21 giugno 2017 Terremoto, accelerare sulla rimozione dei detriti: la mia lettera a Repubblica In questi mesi la Regione Lazio si è assunta la responsabilità di intervenire su tutte le problematiche legate all’emergenza terremoto. Posso garantire che da quel 24 agosto dello scorso anno non abbiamo mai smesso di impegnarci per quei territori e continueremo a farlo dandoci - come abbiamo fatto finora obiettivi concreti e ascoltando con la massima attenzione le esigenze delle istituzioni locali, delle imprese e dei cittadini

La lettera di Nicola a Repubblica, 21 giugno 2017

In questi mesi la Regione Lazio si è assunta la responsabilità di intervenire su tutte le problematiche legate all’emergenza terremoto: abbiamo, insieme alla Protezione Civile regionale e nazionale, realizzato con i campi tendati in poche ore e dopo pochi giorni coordinato una migliore ospitalità nelle strutture alberghiere con un ufficio regionale al servizio dei cittadino; abbiamo garantito alla popolazione servizi attraverso l’installazione di due “punti di assistenza socio-sanitaria”; avviato 52 gare per l’urbanizzazione di villaggi, casette e dei centri commerciali; gare per la rimozione delle macerie, per l’urbanizzazione di stalle e alloggi per allevatori.

Abbiamo attivato gli ammortizzatori per i lavoratori delle zone e i rimborsi per imprese e autonomi, aperto gli uffici della ricostruzione.

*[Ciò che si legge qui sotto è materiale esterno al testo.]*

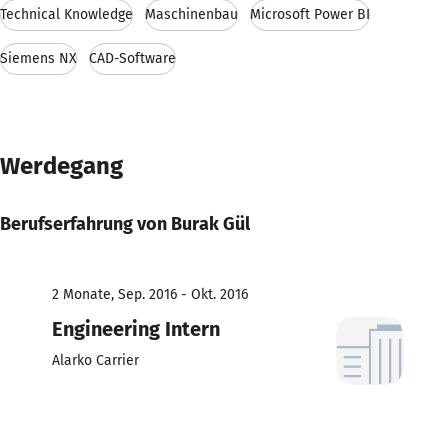
Technical Knowledge
Maschinenbau
Microsoft Power BI
Siemens NX
CAD-Software
Werdegang
Berufserfahrung von Burak Gül
2 Monate, Sep. 2016 - Okt. 2016
Engineering Intern
Alarko Carrier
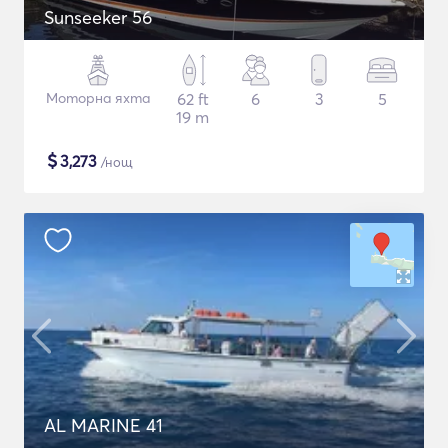
Sunseeker 56
Моторна яхта
62 ft
6
3
5
19 m
$
3,273
/нощ
AL MARINE 41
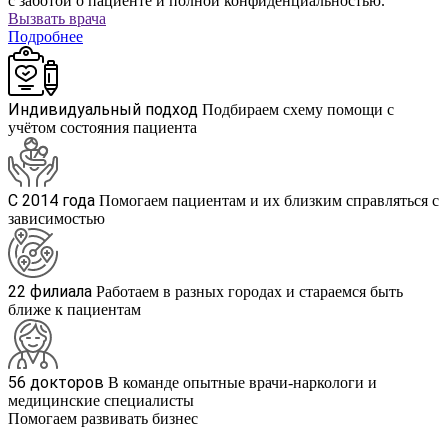
с заботой о пациенте и полной конфиденциальностью.
Вызвать врача
Подробнее
Индивидуальный подход
Подбираем схему помощи с
учётом состояния пациента
С 2014 года
Помогаем пациентам и их близким справляться с
зависимостью
22 филиала
Работаем в разных городах и стараемся быть
ближе к пациентам
56 докторов
В команде опытные врачи-наркологи и
медицинские специалисты
Помогаем развивать бизнес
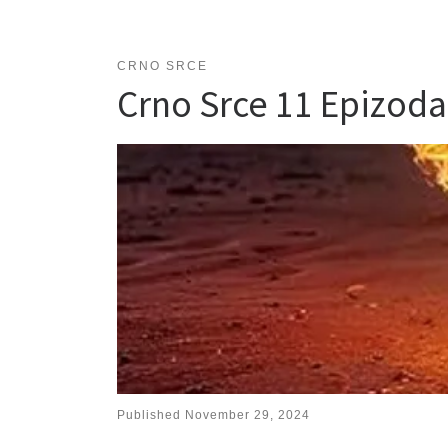
CRNO SRCE
Crno Srce 11 Epizod
Published
November 29, 2024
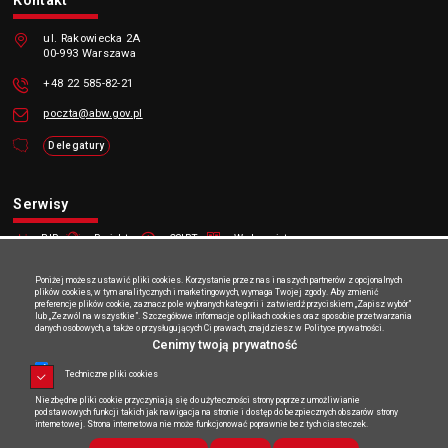
Kontakt
ul. Rakowiecka 2A
00-993 Warszawa
+48 22 585-82-21
poczta@abw.gov.pl
Delegatury
Serwisy
BIP
Projekty
CSIRT
Wydawnictwo
System antyterrorystyczny
Poniżej możesz ustawić pliki cookies. Korzystanie przez nas i naszych partnerów z opcjonalnych
plików cookies, w tym analitycznych i marketingowych, wymaga Twojej zgody. Aby zmienić
ABW
preferencje plików cookie, zaznacz pole wybranych kategorii i zatwierdź przyciskiem „Zapisz wybór”
lub „Zezwól na wszystkie”. Szczegółowe informacje o plikach cookies oraz sposobie przetwarzania
danych osobowych, a także o przysługujących Ci prawach, znajdziesz w Polityce prywatności.
O ABW
Nabór
Aktualności
Cenimy twoją prywatność
Techniczne pliki cookies
Niezbędne pliki cookie przyczyniają się do użyteczności strony poprzez umożliwianie
Mapa serwisu
Deklaracja dostępności
RSS
podstawowych funkcji takich jak nawigacja na stronie i dostęp do bezpiecznych obszarów strony
internetowej. Strona internetowa nie może funkcjonować poprawnie bez tych ciasteczek.
Polityka prywatności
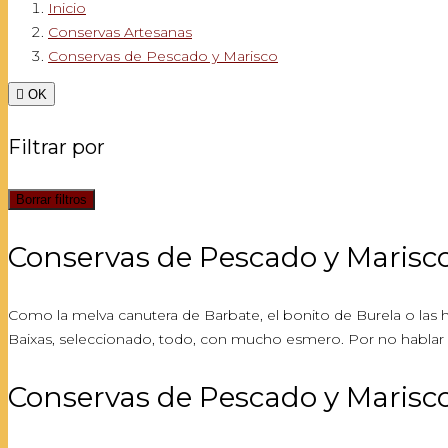
Inicio
Conservas Artesanas
Conservas de Pescado y Marisco

OK
Filtrar por
Borrar filtros
Conservas de Pescado y Marisc
Como la melva canutera de Barbate, el bonito de Burela o las hu
Baixas, seleccionado, todo, con mucho esmero. Por no hablar de
Conservas de Pescado y Marisc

Abbiamo messo in sicurezza le scuole inagibili per completare l’anno scolastico e avviato il programma per la ricostruzione di quelle crollate. Infine realizzato oltre 140 stalle, aperto 38 cantieri, consegnato ai Comuni 180 case e altre 460 ne consegneremo entro luglio, per un totale di 640 (442 ad Amatrice e 198 ad Accumoli). Sono state rimosse le macerie per 92 mila tonnellate nelle aree pubbliche con gare per un totale di 5 milioni di euro. Abbiamo riaperto tutte le strade di accesso delle zone colpite, messo in sicurezza la viabilità, ristrutturato e costruito tre ponti.

Tutto è stato realizzato attuando e rispettando leggi in difesa della trasparenza e della legalità con la vigilanza e il controllo dell’Anac. Tutti questi numeri per dire che come Regione, tanto è stato fatto. Su un punto occorre però accelerare: sulla rimozione delle macerie nelle aree private certamente. Se in quelle pubbliche come detto ne abbiamo già recuperato 92mila tonnellate, la metà delle quali riutilizzate per la ricostruzione, su quelle private invece – anche perché si tratta di temi delicati come la proprietà e i ricordi di centinaia di famiglie – stiamo bandendo le gare.

Di certo posso garantire che da quel 24 agosto dello scorso anno non abbiamo mai smesso di impegnarci per quei territori e continueremo a farlo dandoci – come abbiamo fatto finora obiettivi concreti e ascoltando con la massima attenzione le esigenze delle istituzioni locali, delle imprese e dei cittadini.